L’atteggiamento tenuto da Scholz, presentatosi come “un Merkel” più socialmente aperto, non può fare escludere nessuna delle due ipotesi più probabili, visto un qualche suo accenno alla possibilità di un’intesa con la Linke a condizione che ci si renda conto che la Germania ha tutto l’interesse a coltivare il progetto europeo.
Ma è probabile che l’italianizzazione della politica germanica sia destinata a restare solamente un’iperbolica battuta giornalistica. Intanto, perché la principale democrazia europea, che corrisponde al paese più popolato e al più economicamente ricco e potente d’Europa, non si può permettere di lasciare a lungo neppure un’alea di incertezza. Poi, perché abbiamo a che fare con la nazione che più degli altri ha vissuto la Große Koalition, il Governo delle larghe intese.

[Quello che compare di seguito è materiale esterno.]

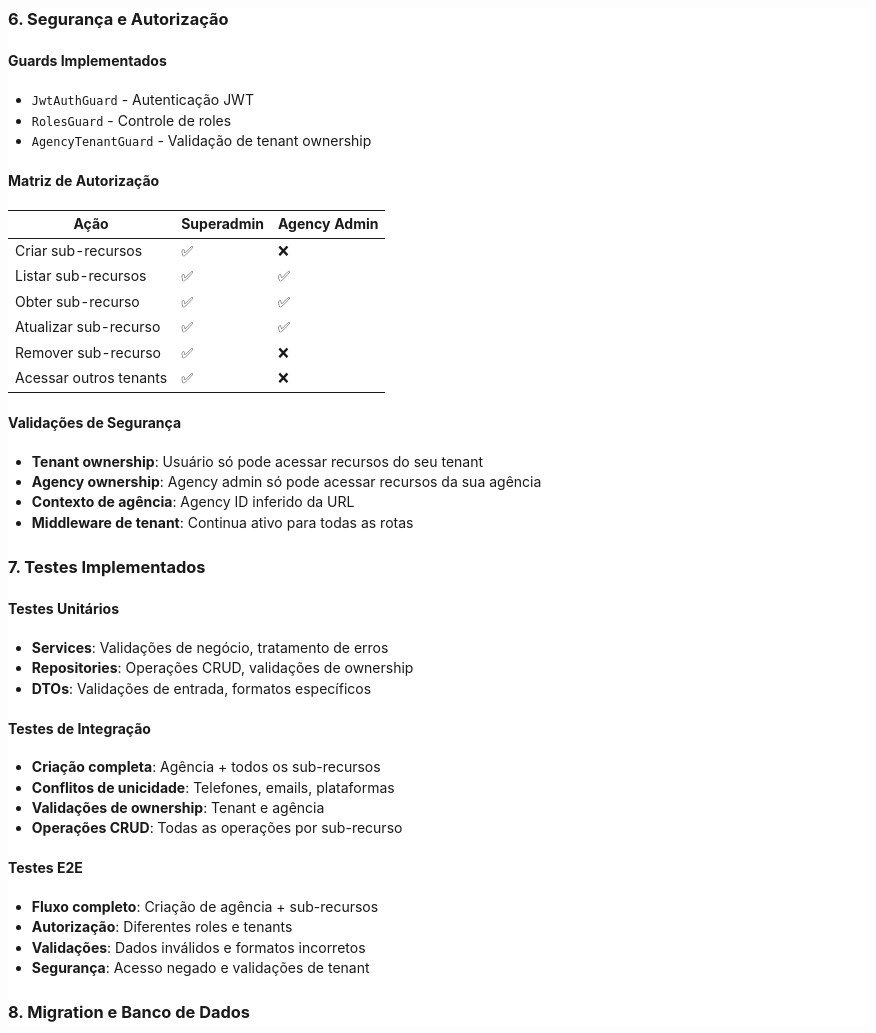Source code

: ### 6. Segurança e Autorização

#### Guards Implementados

- `JwtAuthGuard` - Autenticação JWT
- `RolesGuard` - Controle de roles
- `AgencyTenantGuard` - Validação de tenant ownership

#### Matriz de Autorização

| Ação                   | Superadmin | Agency Admin |
| ---------------------- | ---------- | ------------ |
| Criar sub-recursos     | ✅         | ❌           |
| Listar sub-recursos    | ✅         | ✅           |
| Obter sub-recurso      | ✅         | ✅           |
| Atualizar sub-recurso  | ✅         | ✅           |
| Remover sub-recurso    | ✅         | ❌           |
| Acessar outros tenants | ✅         | ❌           |

#### Validações de Segurança

- **Tenant ownership**: Usuário só pode acessar recursos do seu tenant
- **Agency ownership**: Agency admin só pode acessar recursos da sua agência
- **Contexto de agência**: Agency ID inferido da URL
- **Middleware de tenant**: Continua ativo para todas as rotas

### 7. Testes Implementados

#### Testes Unitários

- **Services**: Validações de negócio, tratamento de erros
- **Repositories**: Operações CRUD, validações de ownership
- **DTOs**: Validações de entrada, formatos específicos

#### Testes de Integração

- **Criação completa**: Agência + todos os sub-recursos
- **Conflitos de unicidade**: Telefones, emails, plataformas
- **Validações de ownership**: Tenant e agência
- **Operações CRUD**: Todas as operações por sub-recurso

#### Testes E2E

- **Fluxo completo**: Criação de agência + sub-recursos
- **Autorização**: Diferentes roles e tenants
- **Validações**: Dados inválidos e formatos incorretos
- **Segurança**: Acesso negado e validações de tenant

### 8. Migration e Banco de Dados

I tedeschi conobbero per la prima volta questa formula già nel lontano 1966, con democristiani e socialisti uniti nel sostegno al dc Kisienger e l’hanno ripetuta ancora due volte con la Cancelleria Angela Merkel: con i liberali e, poi, con i socialdemocratici nella legislatura che si è appena conclusa.
L’equilibrio davvero sostenibile finirà per essere trovato con l’avvio della trattativa sulla base delle proposte programmatiche che, forse, in Germania valgono un po’ di più di quanto non accada dalle parti nostre.
Un dato davvero certo viene, in ogni caso, dall’estrema destra che ha superato sì il 10%, ma ha perso due punti di percentuale rispetto al 2017 ed è finita proprio per non contare molto.